Post partum, Virgo, inviolata permansisti. Dei genitrix, intercede pro nobis.

Donata a grinalda virginal, o corpo estendidos braços como quem repousa em paz nos benefícios da oração, jaz Donata Santa em redoma de vidro e, particularmente ela, receberá a visita de Gertrudes hoje porque Vina, entregue ao sono reparador de sabeDeus qual trelosa aventura, não pretenderá outra escapada tão breve, presume a Ama por retorno da Menina nesta madrugada sem se preocupar em ser silenciosa: como sempre não dará satisfação de onde foi e nem pergunto mais cuidando de minhas coisas com o esmero de sempre que para isto fui contratada não por amor. E basta! Nem preciso me conte, da minha parte sei, sem ver. E pronto!
Da soleira do palacete à esquerda ruma Gertrudes direto a Santa Cecília rever suas virgens Cecília orago, Luzia Inês Adelaide Catarina coadjuvantes virtudes fazem-lhe companhia, branco mármore olhos aos céus voltados em prece, para sempre, parece.
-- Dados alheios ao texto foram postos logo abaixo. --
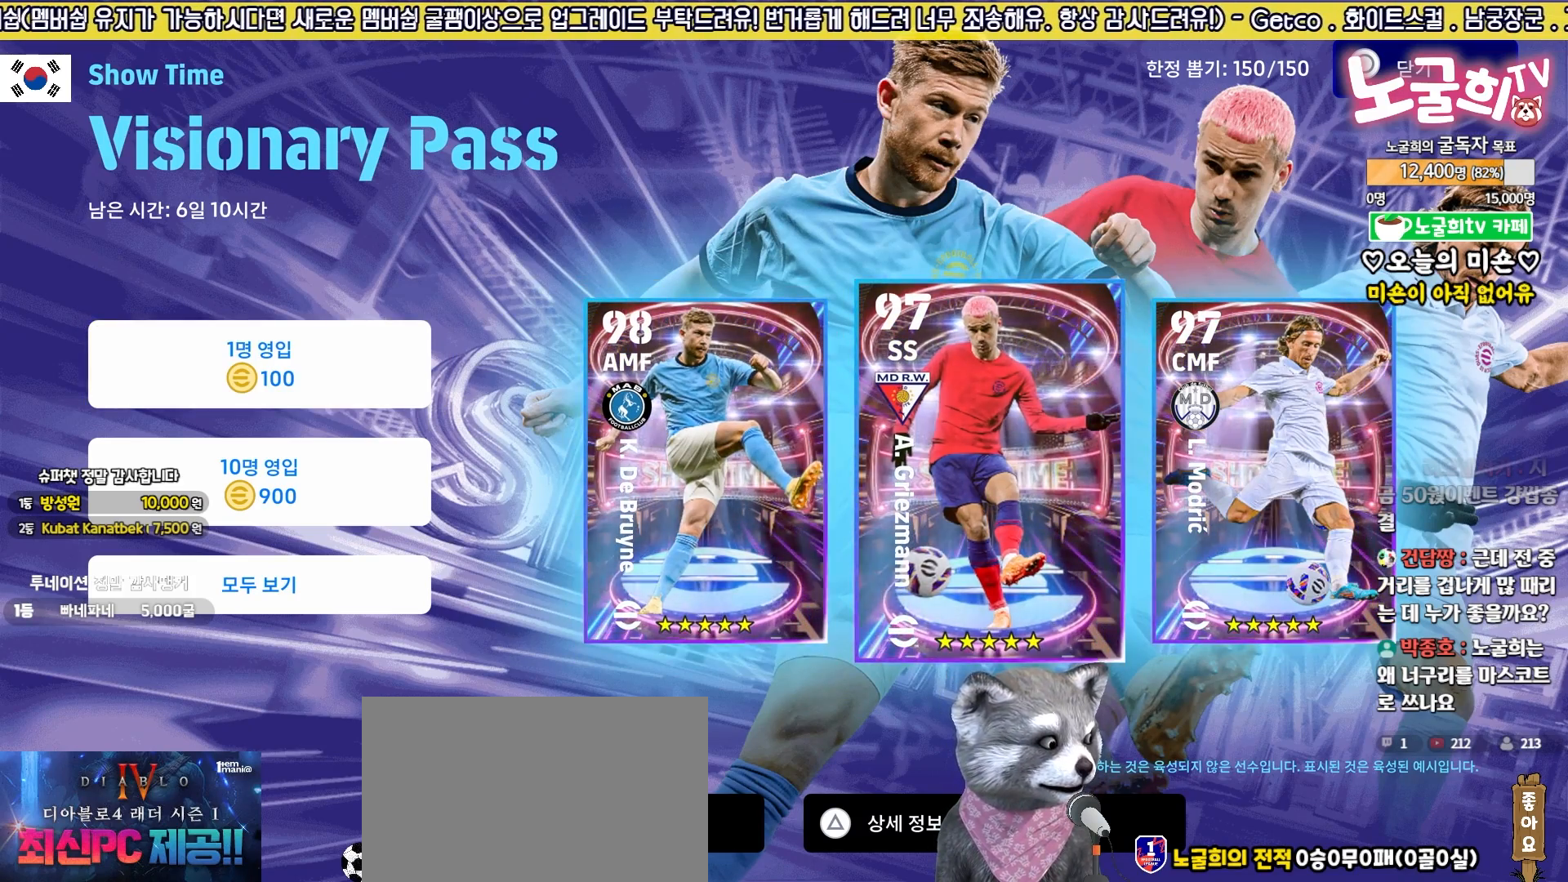
{"buttons": ["L3"], "events": [[17, "R3", "down"], [100, "L3", "up"], [183, "R3", "up"], [400, "L3", "down"]]}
De trem, diz Damastor no fluir do memorial em noite fria de junho vim de trem do interior: Aqui cheguei no alvor do século, sem saber, no mesmo dia em que Donata virgem mártir dos romanos pagãos chegaram seus santos ossos em relíquia oferecidos aos fiéis para veneração. Num vapor. Ela veio num vapor de Roma, doada pelo Santo Santo Padre Pio e no amparo do Arcebispo aconchegada em caixote, aqui chegaram em desarrumo vértebras costelas fêmures, e o que mais da ossatura pares e singulares compunham o arcabouço necessário para a envergadura à espera da cera ligá-los como se carne fosse. A caveira incluso, creio, veio também, faltos caninos e incisivos embora. Com a pompa religiosa de então fora feito traslado do Palácio Episcopal ao santuário das virgens, no qual São José, o Casto, ocupa honroso altar lateral destituído entanto de ser orago junto a Cecília, como no Império fora; apenas de vésperas Gertrudes soubera do traslado feito há décadas, narrativa de Damastor Belmonte em serão recheado de memórias. Autênticas, o quanto permite o tempo passado há tanto.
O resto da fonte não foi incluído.